I lean back into his embrace and let myself relax. The mate bond pulses between us, steady and sure. Some days I forget it’s even there. Other days, it’s all I can feel. Today it wraps around me like a blanket, warm and comforting.

“Jonas looked good out there,” I offer.

“He’s improving every week. Reeyan says he’s one of the most dedicated students he’s ever had. He thinks Jonas might have a future in diplomatic work. Negotiations between packs. That sort of thing.”

“The irony of a former Thornridge wolf becoming a peacekeeper.”

“Stranger things have happened.” Patrick’s arms tighten around me. “I married a Llewelyn princess, after all.”

“I’m not a princess.”

“You’re Matriarch Lydia’s niece. Close enough.”

I elbow him in the ribs, and he laughs. The sound still surprises me sometimes.

When I first met Patrick, I didn’t think he knew how to laugh.

He was so serious. So burdened. Now he laughs easily.

He smiles without thinking. He’s become the man he was always meant to be, before his pack twisted him into something else.

“Jonas asked about you yesterday,” Patrick comments. “Wanted to know how you were feeling.”

I place my hand over the spot in my stomach where our child is growing.

It’s still too early to show, but I know they’re there.

The healer confirmed it last week, and I’ve been carrying the secret around like a precious stone ever since.

A new life. A new beginning. A child who will belong to both worlds, Llewelyn and Thornridge, carrying the best of each.

“You told him?”

“I told everyone.” Patrick sounds almost sheepish. “Sorry. I was excited.”

“You told everyone before I could?”

“Technically, I told my brother. And then he told Reeyan. And then Reeyan told Sera. And then Sera told your mother. And then your mother told Matriarch Lydia. And then—” he breaks off. “Okay, yes. I told everyone. Are you angry?”

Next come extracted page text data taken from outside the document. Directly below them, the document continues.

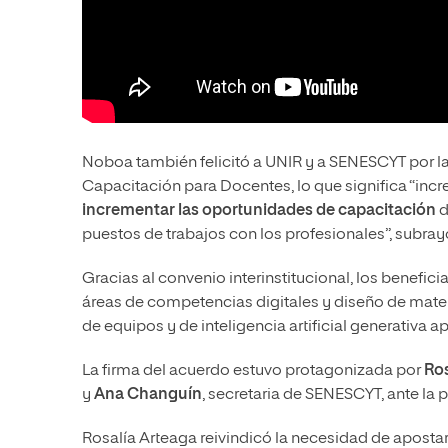
Noboa también felicitó a UNIR y a SENESCYT por la 
Capacitación para Docentes, lo que significa “inc
incrementar las oportunidades de capacitación
d
puestos de trabajos con los profesionales”, subray
Gracias al convenio interinstitucional, los benefic
áreas de competencias digitales y diseño de mater
de equipos y de inteligencia artificial generativa a
La firma del acuerdo estuvo protagonizada por
Ros
y
Ana Changuín
, secretaria de SENESCYT, ante la
Rosalía Arteaga reivindicó la necesidad de aposta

I should be. This was supposed to be our news to share on our own terms. I had a whole plan. A special dinner. A carefully rehearsed speech. All of it ruined because my mate couldn’t keep his mouth shut for more than five minutes.

But the hopeful look on his face makes it impossible to stay mad.

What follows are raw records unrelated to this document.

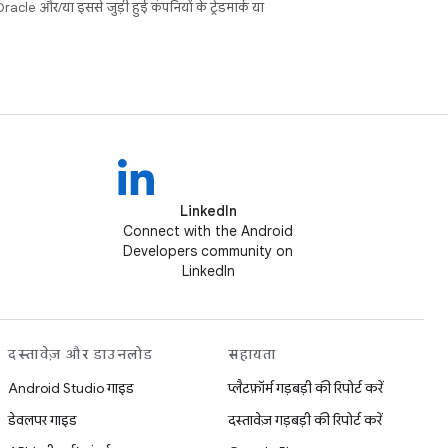
cle और/या इससे जुड़ी हुई कंपनियों के ट्रेडमार्क या
LinkedIn
Connect with the Android
Developers community on
LinkedIn
दस्तावेज़ और डाउनलोड
सहायता
Android Studio गाइड
प्लैटफ़ॉर्म गड़बड़ी की रिपोर्ट करें
डेवलपर गाइड
दस्तावेज़ गड़बड़ी की रिपोर्ट करें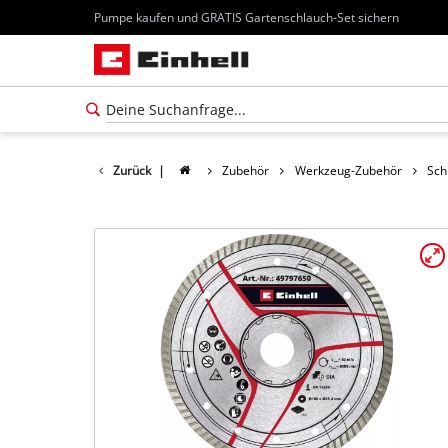
Pumpe kaufen und GRATIS Gartenschlauch-Set sichern
Zurück
|
Zubehör
Werkzeug-Zubehör
Sch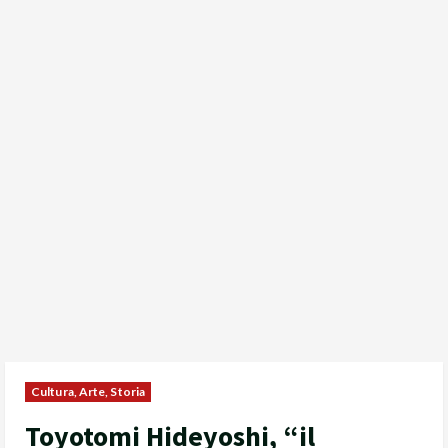
Cultura, Arte, Storia
Toyotomi Hideyoshi, “il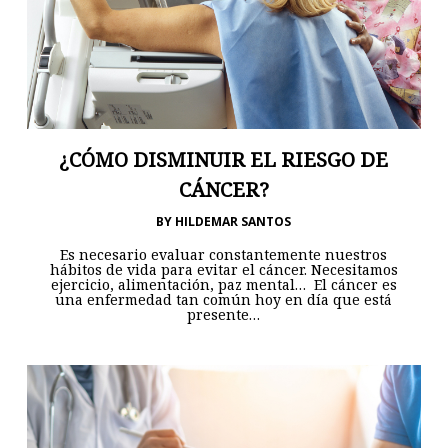
¿CÓMO DISMINUIR EL RIESGO DE
CÁNCER?
BY
HILDEMAR SANTOS
Es necesario evaluar constantemente nuestros
hábitos de vida para evitar el cáncer. Necesitamos
ejercicio, alimentación, paz mental… El cáncer es
una enfermedad tan común hoy en día que está
presente…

“I’m not angry,” I admit. “But you owe me.”

“Anything you want.”

“I’ll hold you to that.”

He grins and turns me in his arms so we’re facing each other. His hands settle on my hips, and he looks down at me with so much warmth that my knees go weak.

“I love you,” he says. “You know that, right?”

The words still make my breath catch. We’ve said them before, whispered in the dark, gasped in the heat of passion. But hearing them now, in the middle of the day, with wolves training just a few feet away—it feels different. Realer.